[Work task]: An exact transcription of all the data is the expected reply.

Dataset records below:

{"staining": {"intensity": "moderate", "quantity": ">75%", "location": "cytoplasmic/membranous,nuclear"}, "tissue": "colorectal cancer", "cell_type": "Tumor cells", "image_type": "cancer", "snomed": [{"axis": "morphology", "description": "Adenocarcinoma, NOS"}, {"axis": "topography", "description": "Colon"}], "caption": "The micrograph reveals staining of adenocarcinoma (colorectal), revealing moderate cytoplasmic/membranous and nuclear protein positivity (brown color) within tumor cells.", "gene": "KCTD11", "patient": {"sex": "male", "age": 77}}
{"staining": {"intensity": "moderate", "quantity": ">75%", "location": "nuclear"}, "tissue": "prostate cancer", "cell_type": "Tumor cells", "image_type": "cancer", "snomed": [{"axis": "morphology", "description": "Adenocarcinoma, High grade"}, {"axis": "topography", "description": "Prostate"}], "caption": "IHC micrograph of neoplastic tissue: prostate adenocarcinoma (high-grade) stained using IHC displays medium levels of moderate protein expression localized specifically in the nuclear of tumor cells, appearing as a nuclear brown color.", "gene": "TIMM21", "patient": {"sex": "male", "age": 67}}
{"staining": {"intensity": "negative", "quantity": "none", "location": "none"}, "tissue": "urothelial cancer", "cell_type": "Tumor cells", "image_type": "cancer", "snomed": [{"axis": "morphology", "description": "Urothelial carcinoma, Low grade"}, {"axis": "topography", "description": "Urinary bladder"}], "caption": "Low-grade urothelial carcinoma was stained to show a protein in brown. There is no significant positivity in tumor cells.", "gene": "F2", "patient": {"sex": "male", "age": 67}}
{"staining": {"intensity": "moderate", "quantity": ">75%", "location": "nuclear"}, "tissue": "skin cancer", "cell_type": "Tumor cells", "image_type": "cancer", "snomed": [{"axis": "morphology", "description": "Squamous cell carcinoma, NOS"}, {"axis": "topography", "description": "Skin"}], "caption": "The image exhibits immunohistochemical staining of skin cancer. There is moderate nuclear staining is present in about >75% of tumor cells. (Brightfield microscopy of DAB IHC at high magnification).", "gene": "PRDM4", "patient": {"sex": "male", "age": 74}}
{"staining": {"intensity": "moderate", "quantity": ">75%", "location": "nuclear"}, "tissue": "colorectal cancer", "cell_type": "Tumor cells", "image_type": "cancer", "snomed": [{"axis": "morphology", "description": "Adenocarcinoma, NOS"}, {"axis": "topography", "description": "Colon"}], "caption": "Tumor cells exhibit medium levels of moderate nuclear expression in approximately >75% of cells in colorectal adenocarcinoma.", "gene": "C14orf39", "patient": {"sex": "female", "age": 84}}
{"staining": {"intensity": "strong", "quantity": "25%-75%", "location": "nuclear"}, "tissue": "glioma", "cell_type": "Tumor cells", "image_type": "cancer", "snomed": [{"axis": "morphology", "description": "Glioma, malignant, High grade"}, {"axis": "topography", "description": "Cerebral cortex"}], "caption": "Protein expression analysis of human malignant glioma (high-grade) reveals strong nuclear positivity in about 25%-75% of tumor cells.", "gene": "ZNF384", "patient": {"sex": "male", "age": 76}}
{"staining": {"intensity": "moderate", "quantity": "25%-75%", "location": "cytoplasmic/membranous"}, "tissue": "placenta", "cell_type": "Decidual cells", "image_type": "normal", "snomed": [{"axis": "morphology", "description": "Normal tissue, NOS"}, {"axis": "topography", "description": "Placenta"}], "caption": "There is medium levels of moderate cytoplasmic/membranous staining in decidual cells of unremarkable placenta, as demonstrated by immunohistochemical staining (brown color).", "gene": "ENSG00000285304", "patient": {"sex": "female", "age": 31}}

End of Dataset records.

[Result]:
{"staining": {"intensity": "moderate", "quantity": ">75%", "location": "cytoplasmic/membranous,nuclear"}, "tissue": "colorectal cancer", "cell_type": "Tumor cells", "image_type": "cancer", "snomed": [{"axis": "morphology", "description": "Adenocarcinoma, NOS"}, {"axis": "topography", "description": "Colon"}], "caption": "The micrograph reveals staining of adenocarcinoma (colorectal), revealing moderate cytoplasmic/membranous and nuclear protein positivity (brown color) within tumor cells.", "gene": "KCTD11", "patient": {"sex": "male", "age": 77}}
{"staining": {"intensity": "moderate", "quantity": ">75%", "location": "nuclear"}, "tissue": "prostate cancer", "cell_type": "Tumor cells", "image_type": "cancer", "snomed": [{"axis": "morphology", "description": "Adenocarcinoma, High grade"}, {"axis": "topography", "description": "Prostate"}], "caption": "IHC micrograph of neoplastic tissue: prostate adenocarcinoma (high-grade) stained using IHC displays medium levels of moderate protein expression localized specifically in the nuclear of tumor cells, appearing as a nuclear brown color.", "gene": "TIMM21", "patient": {"sex": "male", "age": 67}}
{"staining": {"intensity": "negative", "quantity": "none", "location": "none"}, "tissue": "urothelial cancer", "cell_type": "Tumor cells", "image_type": "cancer", "snomed": [{"axis": "morphology", "description": "Urothelial carcinoma, Low grade"}, {"axis": "topography", "description": "Urinary bladder"}], "caption": "Low-grade urothelial carcinoma was stained to show a protein in brown. There is no significant positivity in tumor cells.", "gene": "F2", "patient": {"sex": "male", "age": 67}}
{"staining": {"intensity": "moderate", "quantity": ">75%", "location": "nuclear"}, "tissue": "skin cancer", "cell_type": "Tumor cells", "image_type": "cancer", "snomed": [{"axis": "morphology", "description": "Squamous cell carcinoma, NOS"}, {"axis": "topography", "description": "Skin"}], "caption": "The image exhibits immunohistochemical staining of skin cancer. There is moderate nuclear staining is present in about >75% of tumor cells. (Brightfield microscopy of DAB IHC at high magnification).", "gene": "PRDM4", "patient": {"sex": "male", "age": 74}}
{"staining": {"intensity": "moderate", "quantity": ">75%", "location": "nuclear"}, "tissue": "colorectal cancer", "cell_type": "Tumor cells", "image_type": "cancer", "snomed": [{"axis": "morphology", "description": "Adenocarcinoma, NOS"}, {"axis": "topography", "description": "Colon"}], "caption": "Tumor cells exhibit medium levels of moderate nuclear expression in approximately >75% of cells in colorectal adenocarcinoma.", "gene": "C14orf39", "patient": {"sex": "female", "age": 84}}
{"staining": {"intensity": "strong", "quantity": "25%-75%", "location": "nuclear"}, "tissue": "glioma", "cell_type": "Tumor cells", "image_type": "cancer", "snomed": [{"axis": "morphology", "description": "Glioma, malignant, High grade"}, {"axis": "topography", "description": "Cerebral cortex"}], "caption": "Protein expression analysis of human malignant glioma (high-grade) reveals strong nuclear positivity in about 25%-75% of tumor cells.", "gene": "ZNF384", "patient": {"sex": "male", "age": 76}}
{"staining": {"intensity": "moderate", "quantity": "25%-75%", "location": "cytoplasmic/membranous"}, "tissue": "placenta", "cell_type": "Decidual cells", "image_type": "normal", "snomed": [{"axis": "morphology", "description": "Normal tissue, NOS"}, {"axis": "topography", "description": "Placenta"}], "caption": "There is medium levels of moderate cytoplasmic/membranous staining in decidual cells of unremarkable placenta, as demonstrated by immunohistochemical staining (brown color).", "gene": "ENSG00000285304", "patient": {"sex": "female", "age": 31}}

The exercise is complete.